Soundtracking the future Berliner and hardcore-industrial pioneer Alec Empire (Atari Teenage Riot) shares his thoughts on scoring the not-so-faraway German dystopia of Tarek Ehlail’s politically charged sci-fi film Volt.
“Tarek finished the film in October 2015, and it was while he was editing the movie that the refugee crisis was really blowing up, and society was starting to sink deeper into this reactionary nightmare. He contacted me a few months later and told me he needed a soundtrack ready in six weeks for the Munich International Film Festival. It fit perfectly because at the time, I was thinking a lot about something to say on the topic. The creative scene has been largely quiet. There’s so much tension, and a lot of bullshit is being repeated online over and over again. It’s all adding fuel to a fire we don’t need.
I was influenced by John Carpenter soundtracks like Halloween. It really showed how electronic music could be used to great effect in films. I wanted to illustrate the clash of the film’s two conflicting worlds – the police state and the anarchical refugee transit zone. So I thought, let’s take some cold Berlin techno and combine it with the darkness of Wagner; that’s the sound of the police! For the scenes in the refugee zone, I was inspired by early 1970s jazz, when Miles Davis and all those others started playing around with synthesizers – even though the soundtrack doesn’t really sound like jazz.
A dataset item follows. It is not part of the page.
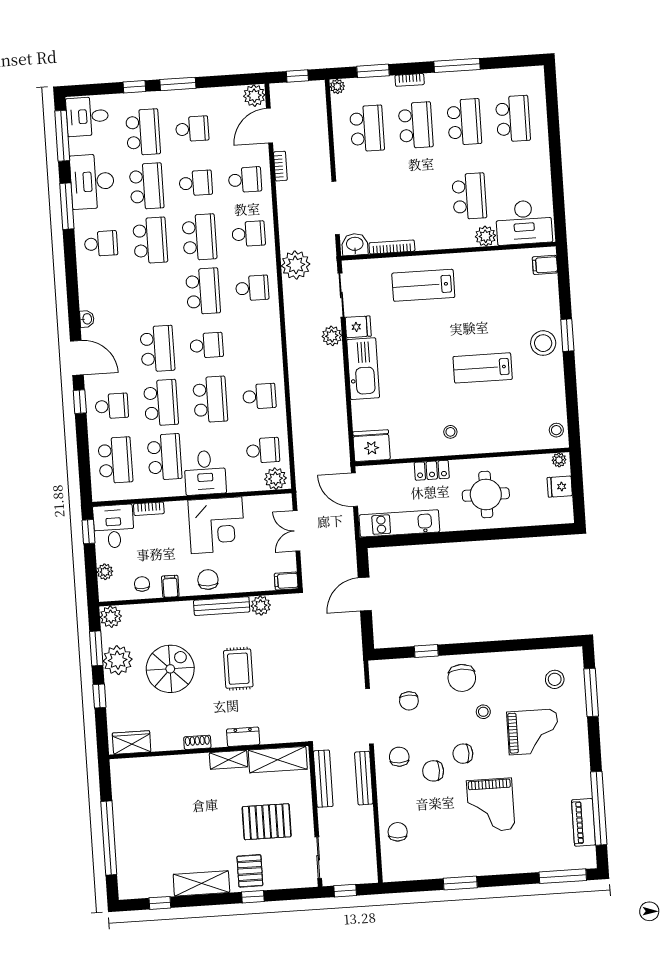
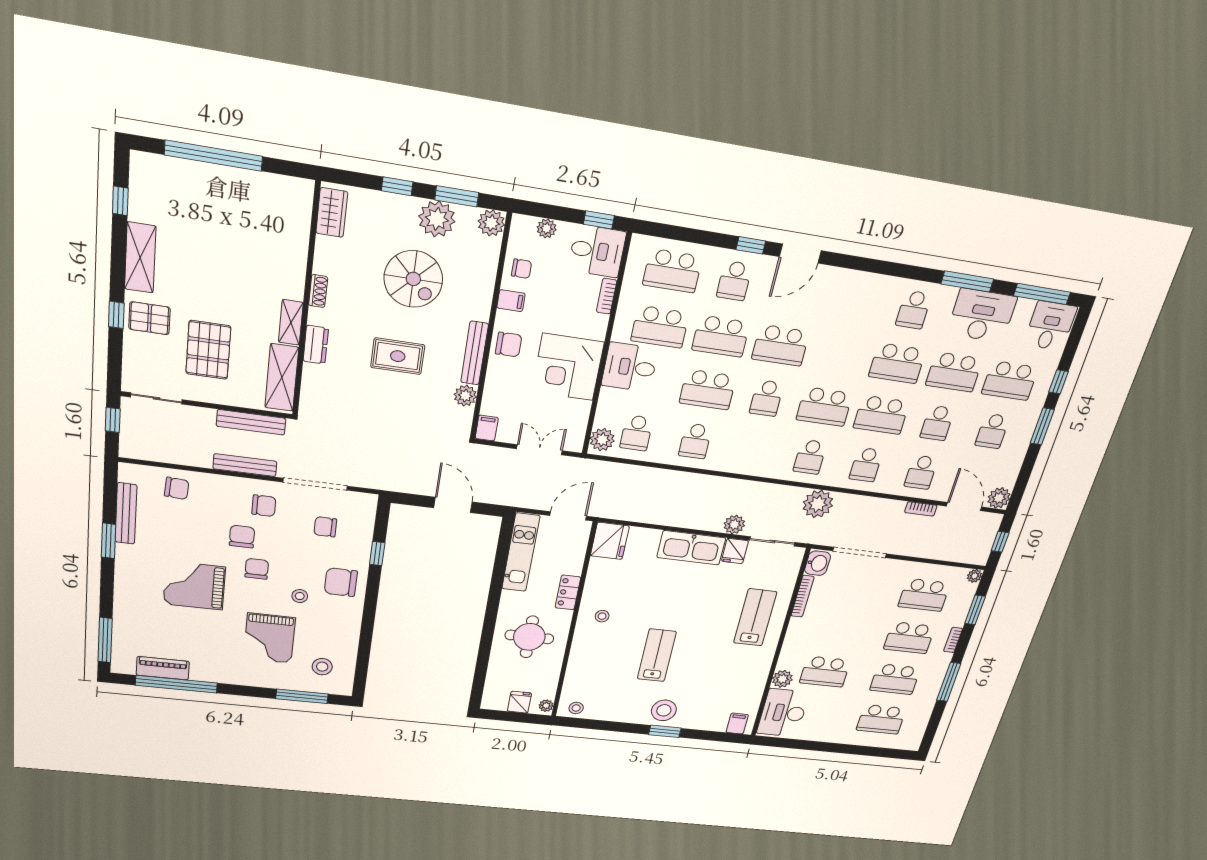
washbasin: (87, 319) -> (839, 275), removed
bench: (431, 871) -> (126, 513), added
I don’t know whether Volt can still be called science fiction. Maybe we live in a time where showing a new gadget is not even important for sci-fi anymore. It’s much more interesting to ask what happens if we move further into a certain direction. We’re already hearing certain people talk about opening transit zones!”
Alec Empire’s original soundtrack to Volt (in theatres Feb 2) will be released on Feb 3 via Dependent Records.